Na meer dan 20 jaar als leider van Syrië is het regime van Bashar al-Assad gevallen. Zijn vertrek markeert het einde van een tijdperk dat begon toen hij in 2000 de macht overnam van zijn vader, Hafez al-Assad, die zelf via een staatsgreep aan de macht kwam in 1970.
Bashar al-Assad beloofde bij zijn aantreden hervormingen en vrijheid. Veel Syriërs hoopten op een betere toekomst. Helaas bleek hij net als zijn vader een harde dictator. Onder zijn bewind werden tegenstanders gevangengezet, gemarteld of vermoord. De opstanden in 2011 tijdens de Arabische Lente, waarin Syriërs meer vrijheid en democratie eisten, werden door Assad hardhandig onderdrukt. Dit leidde tot een jarenlange burgeroorlog.
De oorlog had niet alleen grote gevolgen voor Syrië, maar ook voor de wereld. Miljoenen Syriërs vluchtten voor het geweld. Veel van hen zochten een veilig thuis in buurlanden of Europa, wat leidde tot een grote vluchtelingencrisis.
De laatste weken verliep alles echter razendsnel. De rebellen, verenigd in een sterke en goed georganiseerde coalitie, begonnen een verrassend offensief. Binnen korte tijd vielen steden als Aleppo en Homs. Ook Damascus, de hoofdstad, kwam zonder veel strijd in hun handen. Het Syrische leger was niet sterk genoeg om hen tegen te houden, en bondgenoten zoals Rusland en Iran konden geen hulp bieden.

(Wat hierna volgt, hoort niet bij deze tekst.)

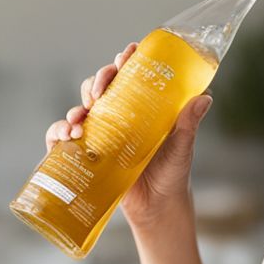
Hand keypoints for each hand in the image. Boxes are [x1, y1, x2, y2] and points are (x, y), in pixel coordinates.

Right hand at [43, 41, 213, 228]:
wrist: (158, 208)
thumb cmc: (173, 174)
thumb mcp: (182, 146)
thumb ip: (189, 122)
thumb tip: (205, 97)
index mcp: (141, 107)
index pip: (130, 75)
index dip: (124, 60)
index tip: (125, 55)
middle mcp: (119, 116)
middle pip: (101, 86)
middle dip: (96, 81)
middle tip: (98, 93)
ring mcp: (101, 134)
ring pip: (81, 108)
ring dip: (75, 108)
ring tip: (79, 120)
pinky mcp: (87, 154)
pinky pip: (63, 137)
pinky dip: (58, 132)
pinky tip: (67, 137)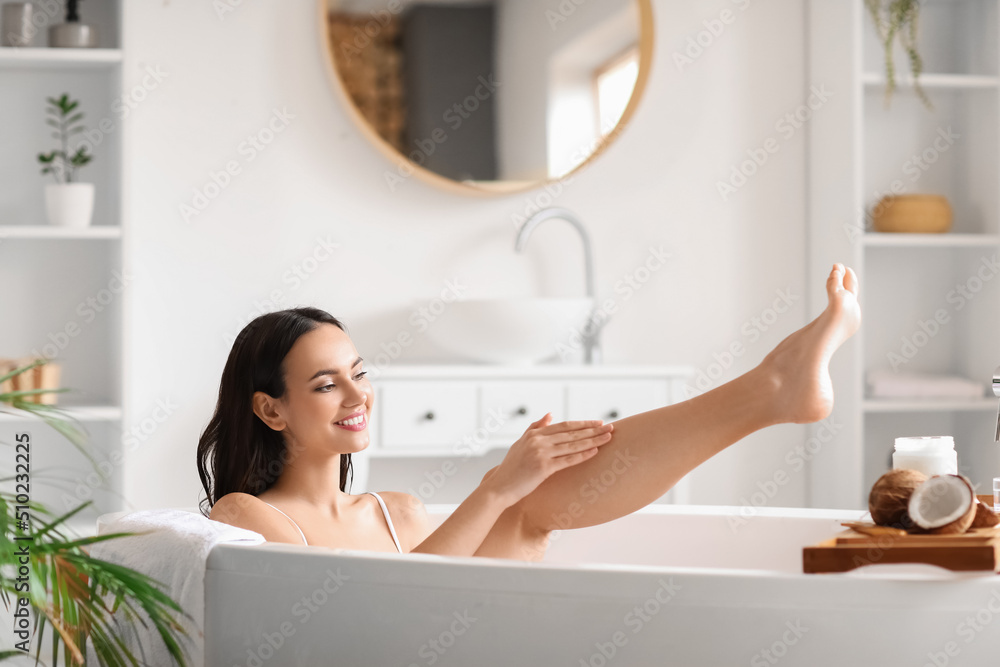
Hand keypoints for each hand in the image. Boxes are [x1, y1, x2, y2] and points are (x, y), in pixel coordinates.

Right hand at [483, 413, 613, 506]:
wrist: (500, 488)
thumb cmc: (511, 468)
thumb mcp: (520, 443)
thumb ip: (534, 427)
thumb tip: (550, 414)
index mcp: (534, 434)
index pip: (564, 425)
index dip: (582, 424)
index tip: (598, 423)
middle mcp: (538, 441)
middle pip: (571, 433)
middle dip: (592, 430)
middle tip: (610, 427)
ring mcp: (540, 453)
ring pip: (572, 445)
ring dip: (593, 441)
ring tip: (608, 438)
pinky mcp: (543, 468)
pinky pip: (568, 460)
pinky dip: (582, 455)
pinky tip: (595, 451)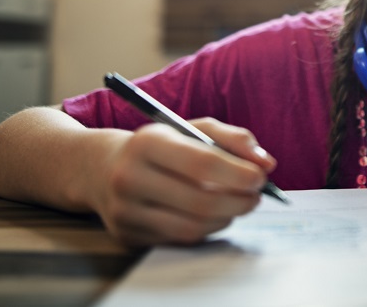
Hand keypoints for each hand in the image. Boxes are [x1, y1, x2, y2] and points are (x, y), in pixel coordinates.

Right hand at [91, 119, 275, 246]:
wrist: (100, 168)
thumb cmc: (158, 145)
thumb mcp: (191, 128)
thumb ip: (232, 138)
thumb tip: (265, 162)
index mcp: (147, 143)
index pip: (202, 163)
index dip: (238, 173)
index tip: (261, 177)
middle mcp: (131, 178)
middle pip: (200, 201)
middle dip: (239, 201)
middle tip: (256, 195)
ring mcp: (126, 211)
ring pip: (193, 226)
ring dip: (227, 218)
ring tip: (238, 204)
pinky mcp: (129, 235)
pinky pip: (180, 239)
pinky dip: (207, 229)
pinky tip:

Nu Assad met zijn familie is gevlucht naar Moskou, rijst de vraag wat er met Syrië zal gebeuren. De rebellen controleren het land, maar het is nog onduidelijk of zij een stabiele regering kunnen vormen. Voor de bevolking begint een onzekere tijd, waarin herstel en vrede de grootste uitdagingen zijn. De wereld kijkt toe, hopend op een betere toekomst voor Syrië.